Zanoff, a former Assistant U.S. Attorney in Philadelphia, wrote that court rulings—and jury verdicts—since Graham have “myopically” focused on just one aspect of cases that involve deaths by civilians at the hands of police.

“A thorough survey of excessive force decisions since Graham reflects that many courts are myopically focusing on only one aspect of policing— its dangerousness—rather than the training, experience, and standards of professional conduct that make police officers better able than civilians to deal with that danger without using excessive force,” he wrote.

He noted that too often the behavior of police officers is judged according to what a civilian might interpret as a threatening situation that requires a “split-second” judgement and should therefore not be second-guessed.

However, law enforcement professionals receive thousands of hours of specific training in how and when to use force in a given situation—so their actions should be assessed according to that higher standard, Zanoff argued.

“The reasonable officer standard should require judges to do more than merely imagine what a reasonable police officer would have done to determine if a particular use of force was excessive,” he wrote.

“Just as courts must not use their imaginations to characterize reasonable uses of force as excessive, they also must not use their imaginations to justify excessive force that a reasonable officer on the scene would not have used under the circumstances.

“But courts do so all the time.”

He added, “It is confounding that these judges believe they can somehow divine the perspective of a reasonable officer on the scene without considering such evidence (of training).”

Zanoff pointed, for instance, to statistics indicating that the more experience and training officers receive, the less likely they were to use force to control a difficult or tense situation.

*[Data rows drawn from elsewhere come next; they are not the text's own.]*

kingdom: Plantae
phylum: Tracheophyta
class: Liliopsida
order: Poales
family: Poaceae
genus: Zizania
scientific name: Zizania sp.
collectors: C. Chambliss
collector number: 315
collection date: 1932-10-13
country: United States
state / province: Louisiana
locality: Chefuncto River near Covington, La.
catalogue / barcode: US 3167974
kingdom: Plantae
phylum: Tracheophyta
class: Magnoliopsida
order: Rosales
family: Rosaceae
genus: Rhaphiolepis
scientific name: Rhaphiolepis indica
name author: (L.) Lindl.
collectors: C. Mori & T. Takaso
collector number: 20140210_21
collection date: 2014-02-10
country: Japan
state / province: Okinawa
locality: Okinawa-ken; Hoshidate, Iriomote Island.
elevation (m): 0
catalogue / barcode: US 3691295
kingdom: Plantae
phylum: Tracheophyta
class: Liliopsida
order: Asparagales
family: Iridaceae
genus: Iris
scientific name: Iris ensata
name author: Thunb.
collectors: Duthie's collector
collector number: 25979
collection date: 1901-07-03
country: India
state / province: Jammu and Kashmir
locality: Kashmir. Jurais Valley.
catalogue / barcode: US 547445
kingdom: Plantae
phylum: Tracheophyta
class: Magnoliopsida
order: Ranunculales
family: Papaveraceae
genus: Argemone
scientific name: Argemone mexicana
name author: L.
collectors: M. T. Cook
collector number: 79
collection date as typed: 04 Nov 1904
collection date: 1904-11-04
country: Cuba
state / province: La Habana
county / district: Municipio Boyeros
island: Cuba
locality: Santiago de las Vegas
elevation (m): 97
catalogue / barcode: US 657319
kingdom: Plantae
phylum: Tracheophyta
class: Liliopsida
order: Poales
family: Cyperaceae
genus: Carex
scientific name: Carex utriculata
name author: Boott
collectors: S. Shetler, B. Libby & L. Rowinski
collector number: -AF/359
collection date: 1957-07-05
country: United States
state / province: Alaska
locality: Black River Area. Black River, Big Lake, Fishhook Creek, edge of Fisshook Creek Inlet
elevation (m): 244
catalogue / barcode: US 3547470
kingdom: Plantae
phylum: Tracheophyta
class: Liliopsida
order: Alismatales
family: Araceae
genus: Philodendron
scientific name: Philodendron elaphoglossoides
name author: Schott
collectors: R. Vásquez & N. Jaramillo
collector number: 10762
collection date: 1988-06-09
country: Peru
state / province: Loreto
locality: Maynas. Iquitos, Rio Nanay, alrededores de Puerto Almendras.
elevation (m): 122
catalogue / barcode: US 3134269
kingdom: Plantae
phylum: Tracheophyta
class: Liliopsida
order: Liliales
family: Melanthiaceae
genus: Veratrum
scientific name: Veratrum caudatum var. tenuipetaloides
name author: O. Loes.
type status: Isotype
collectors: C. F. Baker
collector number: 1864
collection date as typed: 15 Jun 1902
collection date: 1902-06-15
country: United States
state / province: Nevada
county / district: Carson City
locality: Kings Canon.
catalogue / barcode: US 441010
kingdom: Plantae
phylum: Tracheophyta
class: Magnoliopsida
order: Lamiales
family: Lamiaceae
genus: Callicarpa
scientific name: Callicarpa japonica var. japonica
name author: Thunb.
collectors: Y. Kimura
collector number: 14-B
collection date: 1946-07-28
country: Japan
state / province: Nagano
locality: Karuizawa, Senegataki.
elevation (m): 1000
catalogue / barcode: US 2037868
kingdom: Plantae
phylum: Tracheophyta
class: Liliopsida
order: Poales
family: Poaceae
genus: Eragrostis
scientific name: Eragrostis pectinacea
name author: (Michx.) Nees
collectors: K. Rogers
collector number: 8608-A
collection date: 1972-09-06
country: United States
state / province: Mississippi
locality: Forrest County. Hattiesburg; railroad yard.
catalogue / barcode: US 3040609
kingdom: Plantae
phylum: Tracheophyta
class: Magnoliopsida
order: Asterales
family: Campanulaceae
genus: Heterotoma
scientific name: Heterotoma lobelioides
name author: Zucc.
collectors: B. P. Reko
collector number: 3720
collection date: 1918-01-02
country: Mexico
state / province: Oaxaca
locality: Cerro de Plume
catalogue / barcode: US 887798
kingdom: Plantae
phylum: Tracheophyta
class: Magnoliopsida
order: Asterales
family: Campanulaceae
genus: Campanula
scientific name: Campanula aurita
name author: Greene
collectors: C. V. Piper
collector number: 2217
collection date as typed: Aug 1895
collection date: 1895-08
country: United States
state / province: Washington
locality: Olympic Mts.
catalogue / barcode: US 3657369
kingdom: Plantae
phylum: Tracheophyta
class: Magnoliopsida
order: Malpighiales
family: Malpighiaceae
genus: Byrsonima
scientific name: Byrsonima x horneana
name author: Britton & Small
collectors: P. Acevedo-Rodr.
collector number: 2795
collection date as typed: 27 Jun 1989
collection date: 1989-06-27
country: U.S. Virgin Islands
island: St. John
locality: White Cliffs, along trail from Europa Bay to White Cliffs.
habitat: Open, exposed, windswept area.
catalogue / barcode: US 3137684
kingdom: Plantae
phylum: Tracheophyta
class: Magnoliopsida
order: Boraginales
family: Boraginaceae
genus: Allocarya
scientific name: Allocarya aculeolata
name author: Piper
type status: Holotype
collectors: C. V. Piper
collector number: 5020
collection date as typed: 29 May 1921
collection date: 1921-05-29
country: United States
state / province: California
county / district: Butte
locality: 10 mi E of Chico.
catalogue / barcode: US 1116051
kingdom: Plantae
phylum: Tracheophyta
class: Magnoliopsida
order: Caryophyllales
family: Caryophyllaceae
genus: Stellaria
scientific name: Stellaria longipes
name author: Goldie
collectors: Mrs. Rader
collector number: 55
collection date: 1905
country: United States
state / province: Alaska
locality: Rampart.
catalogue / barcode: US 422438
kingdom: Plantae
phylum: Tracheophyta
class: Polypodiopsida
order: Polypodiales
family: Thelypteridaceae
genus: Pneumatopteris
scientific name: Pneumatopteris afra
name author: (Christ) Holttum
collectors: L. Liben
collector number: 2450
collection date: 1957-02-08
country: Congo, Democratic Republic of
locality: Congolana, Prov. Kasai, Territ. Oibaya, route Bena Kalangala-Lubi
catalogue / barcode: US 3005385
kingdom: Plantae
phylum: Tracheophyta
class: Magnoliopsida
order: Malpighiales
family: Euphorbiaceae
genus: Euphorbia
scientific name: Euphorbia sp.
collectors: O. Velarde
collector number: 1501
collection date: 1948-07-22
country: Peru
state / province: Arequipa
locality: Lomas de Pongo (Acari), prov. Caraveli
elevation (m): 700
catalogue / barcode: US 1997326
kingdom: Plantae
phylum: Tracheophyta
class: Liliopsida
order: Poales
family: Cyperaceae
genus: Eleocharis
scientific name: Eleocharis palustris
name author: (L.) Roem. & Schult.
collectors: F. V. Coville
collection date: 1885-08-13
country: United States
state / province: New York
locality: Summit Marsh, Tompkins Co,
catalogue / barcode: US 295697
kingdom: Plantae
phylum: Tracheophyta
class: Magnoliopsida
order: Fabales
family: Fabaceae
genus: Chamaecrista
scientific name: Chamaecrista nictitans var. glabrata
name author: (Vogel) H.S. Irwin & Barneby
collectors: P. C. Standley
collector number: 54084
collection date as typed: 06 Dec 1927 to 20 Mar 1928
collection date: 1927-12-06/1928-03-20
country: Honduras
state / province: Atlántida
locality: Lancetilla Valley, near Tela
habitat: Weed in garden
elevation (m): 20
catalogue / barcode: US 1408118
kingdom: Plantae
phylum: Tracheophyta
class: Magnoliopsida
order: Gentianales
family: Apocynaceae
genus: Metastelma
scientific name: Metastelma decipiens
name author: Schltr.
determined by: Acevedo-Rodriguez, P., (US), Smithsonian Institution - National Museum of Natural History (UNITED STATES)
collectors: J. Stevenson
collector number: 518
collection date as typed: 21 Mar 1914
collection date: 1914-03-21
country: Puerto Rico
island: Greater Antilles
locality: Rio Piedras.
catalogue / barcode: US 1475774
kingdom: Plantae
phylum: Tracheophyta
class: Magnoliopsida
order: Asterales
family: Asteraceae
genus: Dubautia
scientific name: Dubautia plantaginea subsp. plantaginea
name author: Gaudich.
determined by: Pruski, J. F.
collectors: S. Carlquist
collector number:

Civilians with no police background—including judges and juries—should not be given free reign to assess police responses according to how they might react in a life-threatening situation, Zanoff wrote.

“Police officers do not act in a vacuum,” he wrote. “They are not just dropped on the street and told to do the right thing.”

Noting that efforts to remove the “qualified immunity” defense through legislative action were unlikely to overcome the opposition of Senate Republicans and their allies in law enforcement, Zanoff argued that it was more practical to establish clear guidelines on what evidence to consider in excessive force cases.

He proposed what he called an “evidentiary road map” that would require judges and juries to consider three basic questions in an excessive force case:

      • The extent to which an officer adhered to or deviated from training in the response to a given situation;
      • The officer’s experience;
      • The extent to which the officer complied with, or violated, department rules on use of force in the given situation.

Zanoff said using those guidelines would go a long way towards restoring public confidence in police, as well as providing a degree of predictability for officers and their agencies in the effort to balance the goals of protecting public safety with protecting civilians against the excessive use of force.

“Even where there is no clearly applicable training protocol or agency rule, excessive force determination will be more credible and sustainable where the record is clear that the court searched for this type of evidence before engaging in the more speculative assessment of police reasonableness,” he maintained.

The full paper, “Determining the Perspective of a Reasonable Police Officer,” can be downloaded here.

More details about the case of Teresa Sheehan are available here.

One thought on “What’s ‘Reasonable’ When Cops Use Force?

  1. Where do officers receive thousands of hours of use of force training? Most get a bit in academy, then a few hours a year after that. Also, San Francisco officers do not have tasers because of a really stupid city government. So the only response they have to knives is leave or shoot.